Data points on nl.wikipedia.org:

[[nl:Ben_Tiggelaar]] -- apparently had page_latest=0, has been fixed manually?

[[nl:User_talk:RM21/Overleg]] - page record with no live revisions (partial
deletion in 2007?). Was deleted/restored a couple times in the past.

[[nl:Blankenbach]] - apparently has/had page_latest=0 but lots of other
activity. Has been deleted and undeleted twice in last few days.

Yeah, I fixed the first one.

Here is a problematic scenario:

Situation: page restored when no live page already exists at that title

  1. SpecialUndelete::undeleteRevisions()
  2. SpecialUndelete::undeleteRevisions() does:

$newid = $article->insertOn( $dbw );
A new page row is inserted with page_latest=0, page_len=0, page_is_new=1
This also sets mTitle in the WikiPage to have correct ID.

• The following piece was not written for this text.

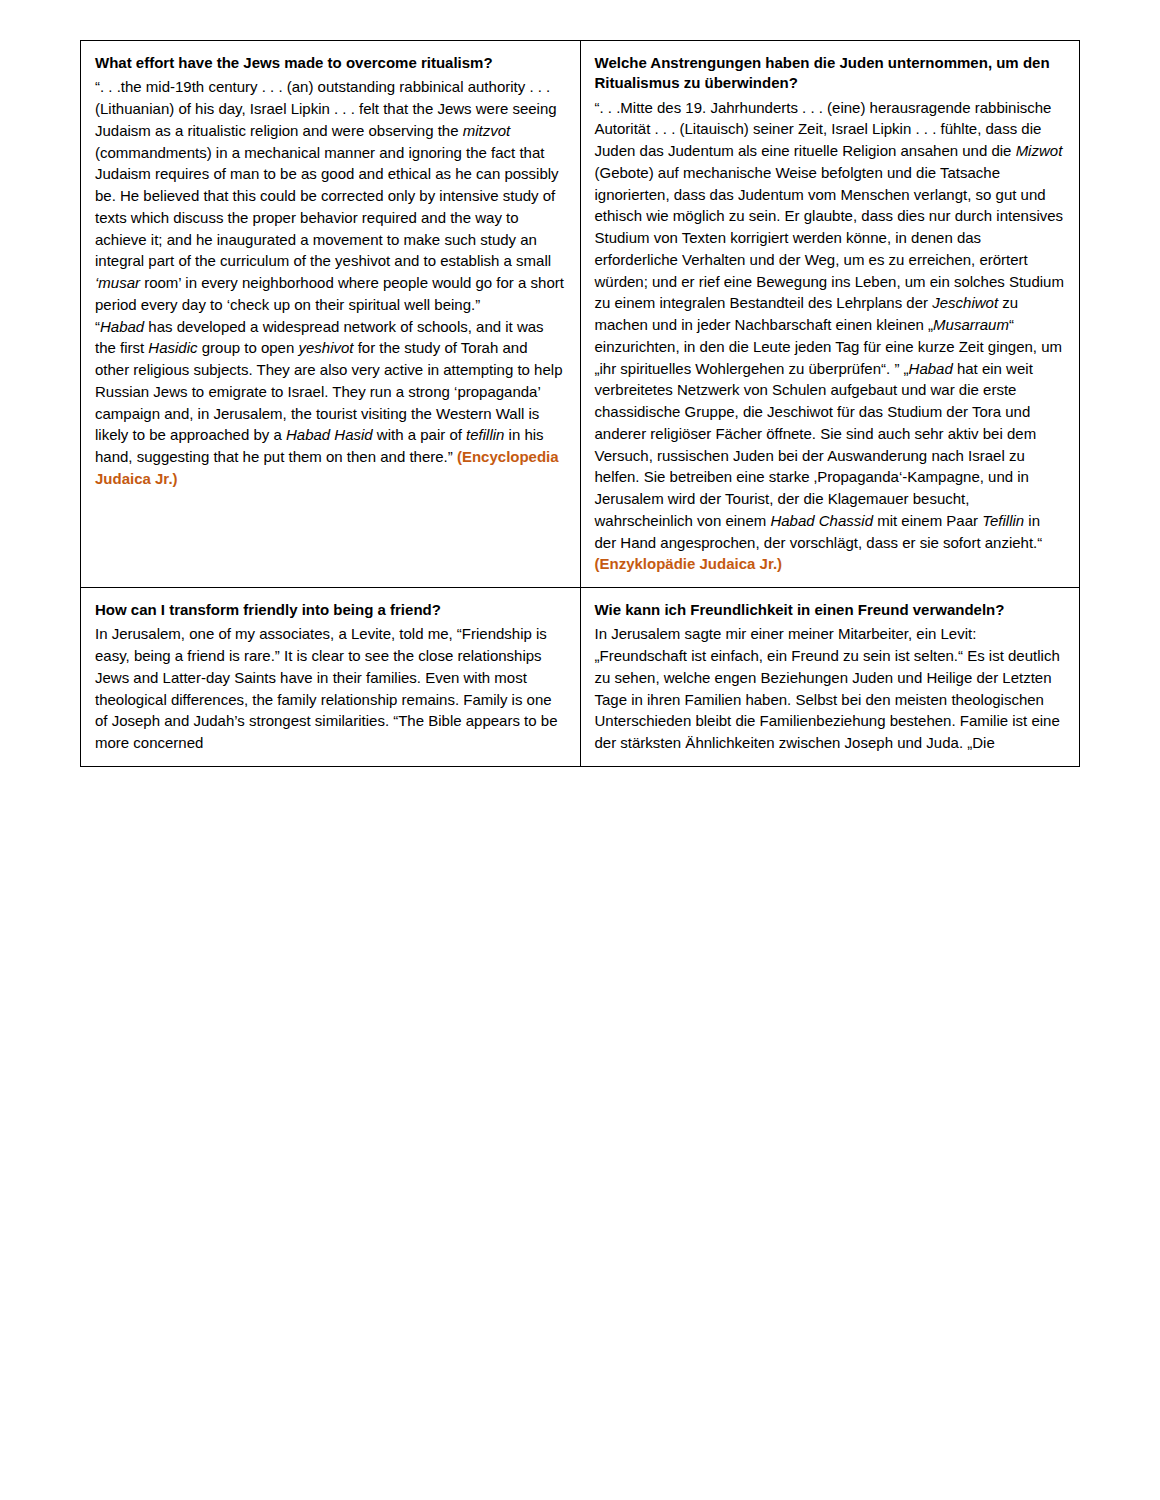| What effort have the Jews made to overcome ritualism? “. . .the mid-19th century . . . (an) outstanding rabbinical authority . . . (Lithuanian) of his day, Israel Lipkin . . . felt that the Jews were seeing Judaism as a ritualistic religion and were observing the mitzvot (commandments) in a mechanical manner and ignoring the fact that Judaism requires of man to be as good and ethical as he can possibly be. He believed that this could be corrected only by intensive study of texts which discuss the proper behavior required and the way to achieve it; and he inaugurated a movement to make such study an integral part of the curriculum of the yeshivot and to establish a small ‘musar room’ in every neighborhood where people would go for a short period every day to ‘check up on their spiritual well being.” “ Habad has developed a widespread network of schools, and it was the first Hasidic group to open yeshivot for the study of Torah and other religious subjects. They are also very active in attempting to help Russian Jews to emigrate to Israel. They run a strong ‘propaganda’ campaign and, in Jerusalem, the tourist visiting the Western Wall is likely to be approached by a Habad Hasid with a pair of tefillin in his hand, suggesting that he put them on then and there.” (Encyclopedia Judaica Jr.) | Welche Anstrengungen haben die Juden unternommen, um den Ritualismus zu überwinden? “. . .Mitte des 19. Jahrhunderts . . . (eine) herausragende rabbinische Autorität . . . (Litauisch) seiner Zeit, Israel Lipkin . . . fühlte, dass die Juden das Judentum als eine rituelle Religion ansahen und die Mizwot (Gebote) auf mechanische Weise befolgten und die Tatsache ignorierten, dass das Judentum vom Menschen verlangt, so gut und ethisch wie möglich zu sein. Er glaubte, dass dies nur durch intensives Studium von Texten korrigiert werden könne, in denen das erforderliche Verhalten und der Weg, um es zu erreichen, erörtert würden; und er rief eine Bewegung ins Leben, um ein solches Studium zu einem integralen Bestandteil des Lehrplans der Jeschiwot zu machen und in jeder Nachbarschaft einen kleinen „ Musarraum “ einzurichten, in den die Leute jeden Tag für eine kurze Zeit gingen, um „ihr spirituelles Wohlergehen zu überprüfen“. ” „ Habad hat ein weit verbreitetes Netzwerk von Schulen aufgebaut und war die erste chassidische Gruppe, die Jeschiwot für das Studium der Tora und anderer religiöser Fächer öffnete. Sie sind auch sehr aktiv bei dem Versuch, russischen Juden bei der Auswanderung nach Israel zu helfen. Sie betreiben eine starke ‚Propaganda‘-Kampagne, und in Jerusalem wird der Tourist, der die Klagemauer besucht, wahrscheinlich von einem Habad Chassid mit einem Paar Tefillin in der Hand angesprochen, der vorschlägt, dass er sie sofort anzieht.“ (Enzyklopädie Judaica Jr.) |
| How can I transform friendly into being a friend? In Jerusalem, one of my associates, a Levite, told me, “Friendship is easy, being a friend is rare.” It is clear to see the close relationships Jews and Latter-day Saints have in their families. Even with most theological differences, the family relationship remains. Family is one of Joseph and Judah’s strongest similarities. “The Bible appears to be more concerned | Wie kann ich Freundlichkeit in einen Freund verwandeln? In Jerusalem sagte mir einer meiner Mitarbeiter, ein Levit: „Freundschaft ist einfach, ein Freund zu sein ist selten.“ Es ist deutlich zu sehen, welche engen Beziehungen Juden und Heilige der Letzten Tage in ihren Familien haben. Selbst bei den meisten theologischen Unterschieden bleibt die Familienbeziehung bestehen. Familie ist eine der stärksten Ähnlichkeiten zwischen Joseph und Juda. „Die |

  1. SpecialUndelete::undeleteRevisions() does:

$oldcountable = $article->isCountable();

  1. isCountable() calls isRedirect(), which causes loadPageData() to be done on a slave.

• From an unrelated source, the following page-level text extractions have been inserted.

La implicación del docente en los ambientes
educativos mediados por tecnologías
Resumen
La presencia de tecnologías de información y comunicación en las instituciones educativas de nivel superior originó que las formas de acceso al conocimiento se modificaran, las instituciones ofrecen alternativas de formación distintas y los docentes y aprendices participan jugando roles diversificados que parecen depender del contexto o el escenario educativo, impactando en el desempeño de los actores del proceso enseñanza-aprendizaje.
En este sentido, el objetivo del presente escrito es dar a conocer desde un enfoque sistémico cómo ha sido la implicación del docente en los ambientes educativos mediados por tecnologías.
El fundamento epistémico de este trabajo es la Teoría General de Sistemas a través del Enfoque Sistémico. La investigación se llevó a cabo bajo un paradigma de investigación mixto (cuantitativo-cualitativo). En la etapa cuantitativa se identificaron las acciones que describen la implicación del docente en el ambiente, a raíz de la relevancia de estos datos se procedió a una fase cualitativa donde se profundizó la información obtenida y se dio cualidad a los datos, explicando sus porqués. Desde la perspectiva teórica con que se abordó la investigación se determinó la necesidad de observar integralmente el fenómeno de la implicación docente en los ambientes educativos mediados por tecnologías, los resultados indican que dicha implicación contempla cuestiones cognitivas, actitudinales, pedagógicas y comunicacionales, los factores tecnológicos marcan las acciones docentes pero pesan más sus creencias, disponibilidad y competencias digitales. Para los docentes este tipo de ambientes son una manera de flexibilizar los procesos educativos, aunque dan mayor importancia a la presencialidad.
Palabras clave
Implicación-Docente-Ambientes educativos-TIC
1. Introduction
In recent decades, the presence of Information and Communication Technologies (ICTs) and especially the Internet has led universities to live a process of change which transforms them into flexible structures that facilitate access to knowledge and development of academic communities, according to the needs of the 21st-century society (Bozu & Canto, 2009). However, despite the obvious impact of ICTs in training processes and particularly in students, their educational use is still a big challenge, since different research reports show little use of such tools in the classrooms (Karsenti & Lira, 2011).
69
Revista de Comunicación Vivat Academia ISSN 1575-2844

The data isn't there yet on the slave, so the page is loaded as not existing.
loadPageData() does:

		$this->mTitle->loadFromRow( false );

...which overrides mTitle in the WikiPage to 0

  1. SpecialUndelete::undeleteRevisions() does:

$article->updateIfNewerOn( $dbw, $revision, $previousRevId ),
Called with $previousRevId = 0 since no page existed at the title before restoring

  1. WikiPage::updateIfNewerOn() calls WikiPage::updateRevisionOn() since the page doesn't exist
  2. WikiPage::updateRevisionOn() does:

$conditions = array( 'page_id' => $this->getId() );
$this->getId() uses mTitle->getArticleID(), which was corrupted as 0.
Thus, the UPDATE fails to update the row in (2), and it is stuck with those values

Good catch -- this looks like it could plausibly have been breaking pages off and on for a while (hence some of the older cases that aren't new).

Probably Article::insertOn (rather WikiPage::insertOn) should save the updated ID and whatnot and mark itself as having loaded state (set $this->mDataLoaded). This'll bypass trying to reload the data, without having to explicitly say "btw load this from master".

Re-opening as some instances have come up still.

Closing again. This bug originally referred to pages with several edits and broken page_latest values involving deletion/restoration.

The "new instances" were actually an issue with new pages rather
than existing ones. They were caused by...a bug in logging hack intended to confirm the absence of *this* bug, somewhat ironically. That code was removed a script was run to clean up all effected pages.